Futebolês #47 Máquina de calcular
Por Eduardo Louro
Ora aqui está uma expressão capaz de surpreender: máquina de calcular ou calculadora, um verdadeiro sinónimo. Claro que para o futebolês a calculadora não é a mesma coisa que na linguagem comum. Não é aquela coisa agora diabolizada e responsável pela ignorância matemática das nossas crianças que, no seu imenso sentido prático, entenderam simplesmente que, se havia máquinas que resolviam os problemas tão depressa e tão bem, para quê estarem a maçar-se e a gastar energias a decorar coisas tão aborrecidas como a tabuada?
Confesso que acho que quem pensa assim tem razão. Tudo se resume a uma questão de prioridades e … de pragmatismo! Não é seguramente por deixarem de saber cantar a tabuada, simplesmente cantada, de letra estranha e música monocórdica e pobre, que as crianças deixaram de saber matemática. Se isso aconteceu, se deixaram de saber matemática – o que não tenho como adquirido – será por outra razões. As mesmas que, no final das contas, permitiriam aprender a tabuada sem recurso àquela cantilena!
Mas, e retomando o fio à meada, a máquina de calcular comporta uma inequívoca alusão à matemática: fazer contas! Fala-se em máquina de calcular quando, depois de sucessivos desaires, a esperança em atingir os objectivos fixados se reduz a um verdadeiro lugar comum do futebolês: “enquanto for matematicamente possível”!

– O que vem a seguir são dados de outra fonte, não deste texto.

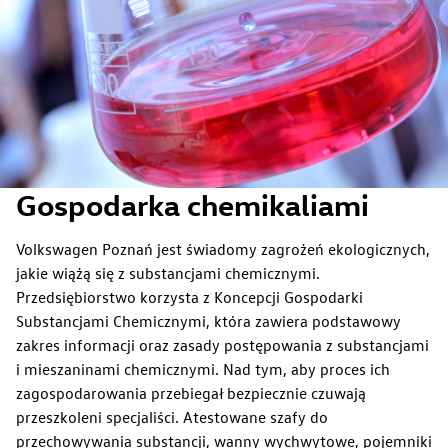
Gospodarka chemikaliami
Volkswagen Poznań jest świadomy zagrożeń ekologicznych,
jakie wiążą się z substancjami chemicznymi.
Przedsiębiorstwo korzysta z Koncepcji Gospodarki
Substancjami Chemicznymi, która zawiera podstawowy
zakres informacji oraz zasady postępowania z substancjami
i mieszaninami chemicznymi. Nad tym, aby proces ich
zagospodarowania przebiegał bezpiecznie czuwają
przeszkoleni specjaliści. Atestowane szafy do
przechowywania substancji, wanny wychwytowe, pojemniki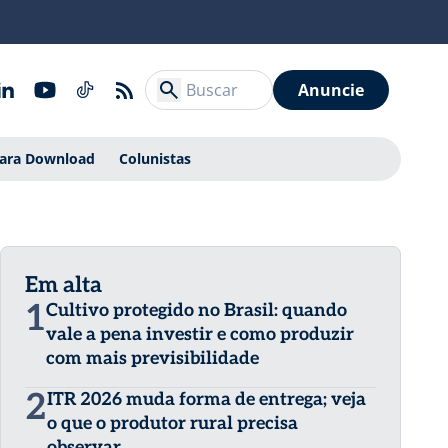
Anuncie
Para Download
Colunistas
Em alta
1
Cultivo protegido no Brasil: quando
vale a pena investir e como produzir
com mais previsibilidade
2
ITR 2026 muda forma de entrega; veja
o que o produtor rural precisa
observar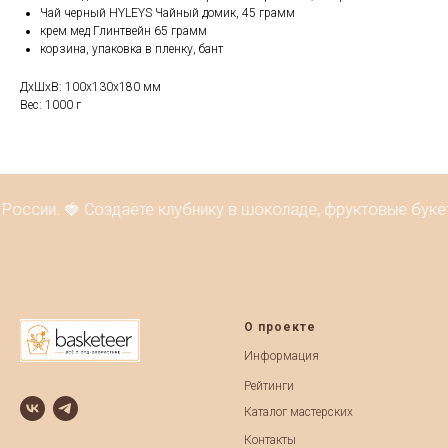
Чай черный HYLEYS Чайный домик, 45 грамм
крем мед Глинтвейн 65 грамм
корзина, упаковка в пленку, бант
ДxШxВ: 100x130x180 мм
Вес: 1000 г
оссии. 🍓 Создаёте клубнику в шоколаде, фруктовые букет
О проекте
Информация
Рейтинги
Каталог мастерских
Контакты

Acontece com aquelas equipas tipo cigarra, que não querem ser formiguinhas, ou mesmo com aquelas tipo lebre, que só acordam quando vêm a tartaruga já em cima da meta. Não fazem o seu trabalho a tempo e horas, desperdiçam pontos atrás de pontos e … começam a fazer contas. Umas contas invariavelmente curiosas. A maior curiosidade é o seu ponto de partida, verdadeiramente atípico: uma premissa insólita que passa pela expectativa do êxito total no futuro absolutamente contrariada pela realidade histórica do passado recente. A lógica que lhe está subjacente é fantástica: os que perderam jogos atrás de jogos passarão a ganhá-los todos daí para a frente e os que até aí os ganharam todos, uns atrás dos outros, irão passar a perdê-los todos, ou perto disso.
Nós, os portugueses, somos muito dados à matemática. Mas só a esta! Gostamos muito de fazer contas, seja com a selecção seja com o nosso clube do coração, muito na tradição sebastianista que nos marca. Da mesma forma que esperamos que há-de sempre vir alguém para nos resolver os problemas, aqueles que em tempo oportuno não soubemos ou não quisemos ultrapassar – vejam bem que agora, para muitos de nós, até o FMI já nos servia para resolver esta trapalhada em que estamos metidos – também achamos que, através de uma qualquer varinha mágica, é possível inverter todo um trajecto de desempenho.
Este percurso de expectativas, é também ele, curioso. As coisas não estão a correr bem, percebe-se onde aquilo vai parar, mas não há problema: dependemos apenas de nós próprios! As coisas não mudam: deixa de se depender de si próprio e começa a fazer-se contas. De calculadora em punho especula-se sobre as mais disparatadas hipóteses, as tais que garantam o matematicamente possível!
É o que se passa neste momento com o Benfica. Na Liga interna, por força daquele arranque inacreditável, continua a não depender de si próprio, apesar de dentro do matematicamente possível. Ainda estamos longe do fim e, por isso, é cedo para pegar na máquina de calcular!
Na Champions, a três jogos do final desta fase de grupos, é já de máquina de calcular em punho que se conclui que só muito remotamente depende de si própria.
O Benfica da época passada não precisava de usar máquina, desconfio que tenha feito um trabalho diferente e que até tenha aprendido a tabuada. Deslumbrava enquanto este, desiludindo, transforma a época passada num mero ponto de chegada, em vez do ponto de partida que os benfiquistas desejavam!
Tenho uma teoria sobre esta metamorfose, mas fica para outra vez!